I would say sit yourself down & think what your strengths/non-strong points are. You are old enough to know who you are, and life is too short to do things you hate.  If you have a real knack for decor & hospitality (not just your opinion, but your friends & family have always commented on how nice your house looks), maybe airbnb or renting rooms out in a house (not necessarily your own home-- there is a real need for single people to have housing, & communal housing is a thing. If you (or your dogs) don't like sharing your space a duplex might be a reasonable idea, or a house with a rental court.  My parents own a house that has 3 tiny, (but nice) rental cottages on the property that were converted camping cabins. People ask about vacancies all the time, but their tenants stay years.  If you LOVE hammers, saws, & plumbing just inherently makes sense to you, by all means dive into a rehab (but make sure to buy at wholesale, not retail).

Also, if you are not a "people person" PLEASE don't try to be a landlord! Buy property and have it managed, invest in notes, do REIT, whatever. You'll only cause misery for yourself AND your tenants if you don't like dealing with people.

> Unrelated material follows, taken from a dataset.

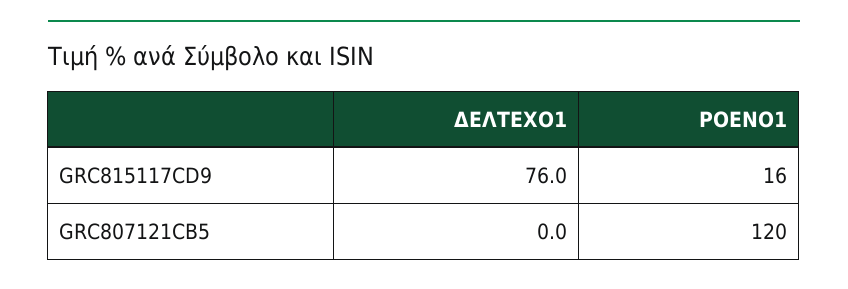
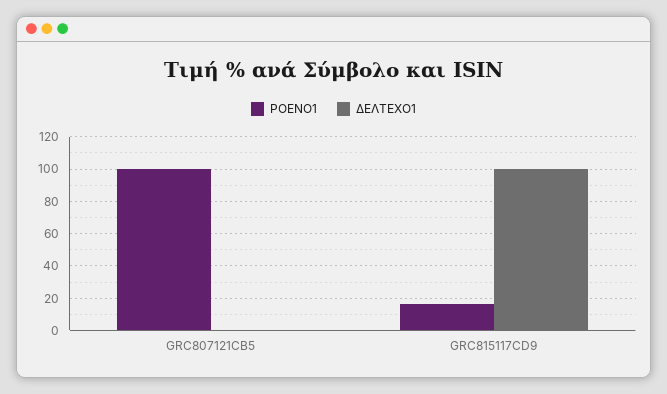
ΔΕΛΤΕΧΟ1, GRC815117CD9: 76 -> 100
ΡΟΕΝΟ1, GRC807121CB5: 120 -> 100

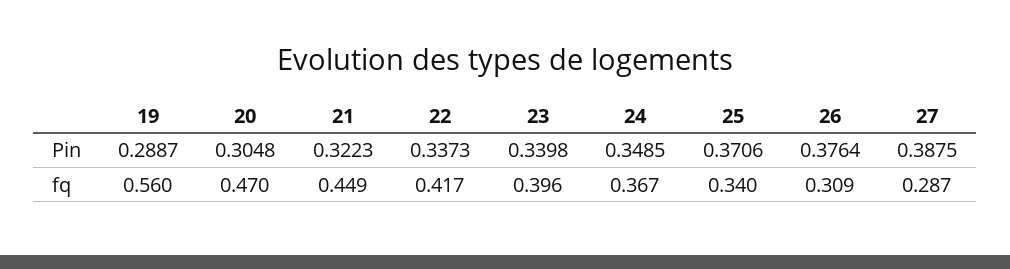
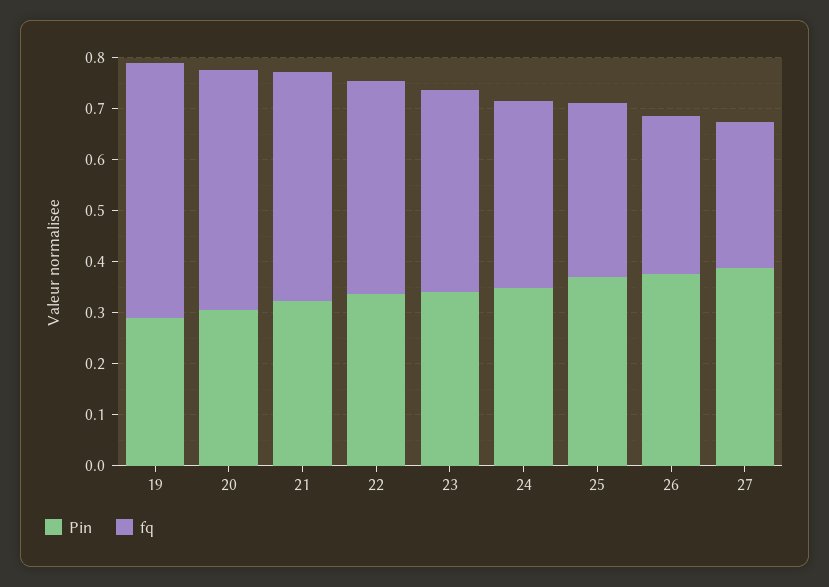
fq, 19: 0.56 -> 0.5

Age also does affect your investment choices in ways that 20 year olds don't have to think about; for instance, if you live in a multi-unit it qualifies as your residence, for the purposes of Medicare, and it is NOT a countable asset when assessing your ability to pay for care (though you should look up all the details, and they may change in the future). You may also have to analyse whether prospective properties could reasonably be managed by either your family, or a management company. Exit stratagies become more important as you get older -- though there are worse things than getting your children into RE as long as they have any kind of knack for it!